Winter’s here: time to dust off your outdoor workout plan
As the rest of the world wraps up warm and turns the heating on, it’s our turn to start enjoying life outdoors in Doha. Winter has its perks here but using the weather as an excuse not to workout is not one of them.
According to a 2011 study published by scientific journal Environmental Science & Technology, ‘compared with exercising indoors, exercising in natural environments was associated with greater feelings of revitalization and positive engagement, decreases in tension, confusion, anger and depression, and increased energy’.
Doha is home to a number of parks that provide the perfect environment for sweating it out: Aspire Park in the Aspire Zone and brand new Oxygen Park in Education City, in particular, offer extensive walking and running tracks. Doha’s Corniche and adjacent Al Rumaila Park are just as good an option though.

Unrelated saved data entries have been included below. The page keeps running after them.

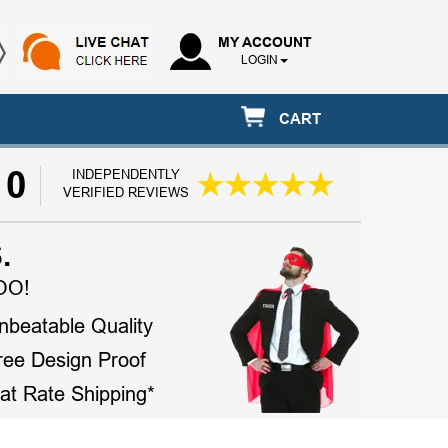
MY ACCOUNT
LOGIN
CART
10
INDEPENDENTLY
VERIFIED REVIEWS
.
OO!
nbeatable Quality
ree Design Proof
lat Rate Shipping*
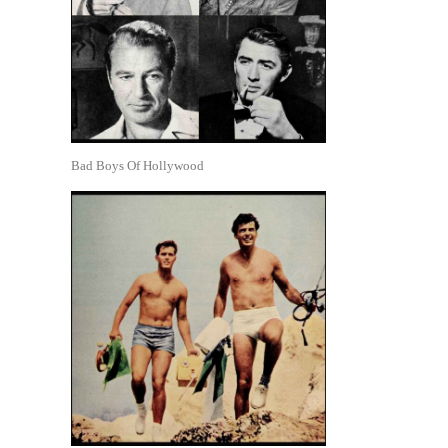
Bad Boys Of Hollywood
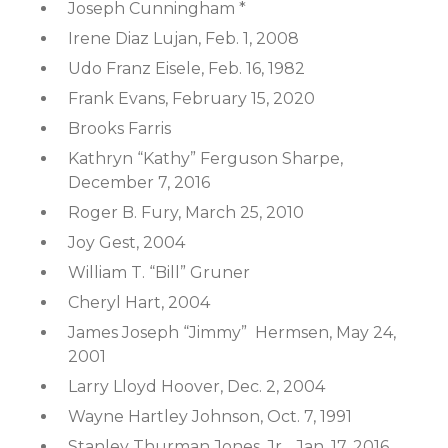
Joseph Cunningham *
Irene Diaz Lujan, Feb. 1, 2008
Udo Franz Eisele, Feb. 16, 1982
Frank Evans, February 15, 2020
Brooks Farris
Kathryn “Kathy” Ferguson Sharpe,
December 7, 2016
Roger B. Fury, March 25, 2010
Joy Gest, 2004
William T. “Bill” Gruner
Cheryl Hart, 2004
James Joseph “Jimmy” Hermsen, May 24,
2001
Larry Lloyd Hoover, Dec. 2, 2004
Wayne Hartley Johnson, Oct. 7, 1991
Stanley Thurman Jones, Jr., Jan. 17, 2016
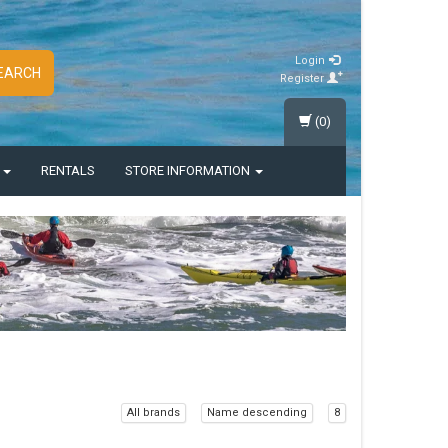
Login
EARCH
Register
(0)
S
RENTALS
STORE INFORMATION
All brands
Name descending
8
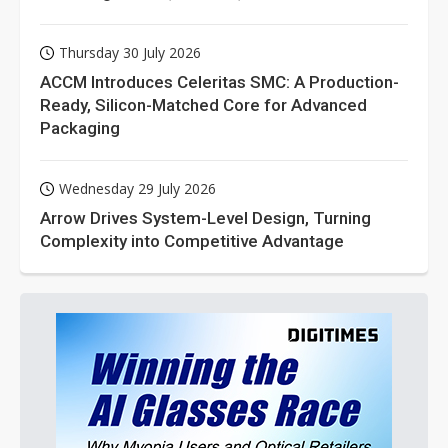
Thursday 30 July 2026
ACCM Introduces Celeritas SMC: A Production-
Ready, Silicon-Matched Core for Advanced
Packaging
Wednesday 29 July 2026
Arrow Drives System-Level Design, Turning
Complexity into Competitive Advantage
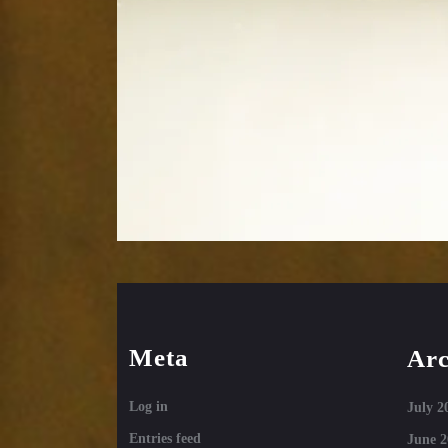
Meta
Arc
Log in
July 2
Entries feed
June 2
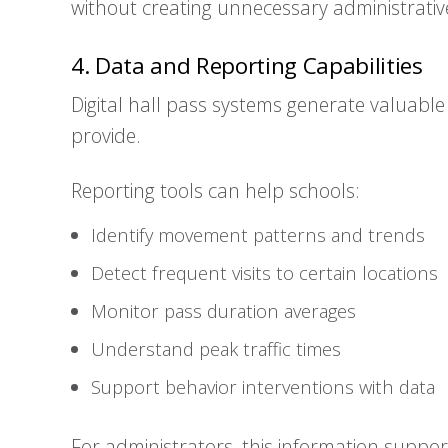
without creating unnecessary administrati
4. Data and Reporting Capabilities
Digital hall pass systems generate valuabl
provide.
Reporting tools can help schools:
Identify movement patterns and trends
Detect frequent visits to certain locations
Monitor pass duration averages
Understand peak traffic times
Support behavior interventions with data
For administrators, this information suppo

Walking or running: choosing what is best for you
Whether you have just embarked on a journey towards a healthier life or you have reached the goal you set for yourself and want to maintain it, walking is an easy, cost-effective and immensely beneficial option. Regular brisk walking helps with weight loss and maintenance, but that’s just the tip of the iceberg. Walking decreases blood pressure, improves cholesterol levels, and increases cardiac endurance, bone strength and muscle mass.

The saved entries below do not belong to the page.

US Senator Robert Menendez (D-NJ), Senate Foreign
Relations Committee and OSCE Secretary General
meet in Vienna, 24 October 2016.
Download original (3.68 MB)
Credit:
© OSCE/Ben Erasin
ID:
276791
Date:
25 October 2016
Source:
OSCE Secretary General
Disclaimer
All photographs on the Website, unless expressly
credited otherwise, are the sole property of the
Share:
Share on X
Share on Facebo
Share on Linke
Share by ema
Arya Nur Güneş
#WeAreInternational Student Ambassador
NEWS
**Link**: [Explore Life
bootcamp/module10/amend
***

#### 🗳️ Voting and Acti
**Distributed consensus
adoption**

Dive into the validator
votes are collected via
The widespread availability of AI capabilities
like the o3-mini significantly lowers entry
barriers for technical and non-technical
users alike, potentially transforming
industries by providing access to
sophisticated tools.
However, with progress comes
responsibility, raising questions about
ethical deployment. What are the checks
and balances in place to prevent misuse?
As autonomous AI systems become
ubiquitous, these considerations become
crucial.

The trick is to do it properly: according to the Mayo Clinic’s website, a proper walking posture involves holding your head high and looking forward, keeping your chin parallel to the ground, keeping your back straight by engaging your core muscles, and rolling your feet from heel to toe.

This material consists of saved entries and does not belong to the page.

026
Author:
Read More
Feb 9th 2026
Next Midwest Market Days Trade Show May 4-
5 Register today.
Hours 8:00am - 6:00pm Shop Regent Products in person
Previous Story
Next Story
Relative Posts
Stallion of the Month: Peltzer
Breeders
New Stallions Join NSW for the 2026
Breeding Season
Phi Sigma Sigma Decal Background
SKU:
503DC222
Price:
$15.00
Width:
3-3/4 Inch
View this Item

Choosing the right shoes is also important: they should have proper arch support, a firm heel and flexible soles to absorb shock: New Balance 1865 is a women’s best seller, while Saucony Hurricane ISO 2 [PICTURE] have been voted best running shoes of 2016 by Runner’s World.
Running is a bit trickier so check with your doctor or personal trainer before hitting the Corniche. Whilst it has the same benefits of walking, running comes with greater risks of injuries. According to the American Academy of Orthopaedic Surgeons, preparation is key to prevent running injuries: ‘Plan a progressive running program to prevent injuries’, reads its online platform OrthoInfo. ‘A five-minute warm-up (which should raise your temperature by one degree) followed by stretching exercises, is essential before starting a run. Following the run, stretching again is important.’
Apps and gadgets
If you need a bit of a push to get up from the couch, there are hundreds of apps out there to help motivate you. According to a 2015 study published by the Journal of Medical Internet Research, ‘exercise app users are more likely to exercise during their leisure time’ as apps make it ‘easier for users to overcome barriers to exercise, leading to increased self-efficacy’.
PEAR Personal Coach, for example, is available on both iOS and Android devices and features a huge selection of audio workouts designed by personal trainers that can be done anywhere, all you have to do is take your smartphone and pop in the headphones. From cardio training to full body exercises to more specific workouts designed to lose weight or get a flat belly, PEAR prices range from QR 15 for a single workout to QR180 for an all-inclusive annual subscription.
For the geekier ones, smart watches also come with an array of accessories to help get the most out of your outdoor workout plan. The newest Apple Watch Series 2 is 50m water resistant for swimming and is able to ‘record precise distance, pace and speed for outdoor workouts such as walking, running or cycling’, according to an Apple press release.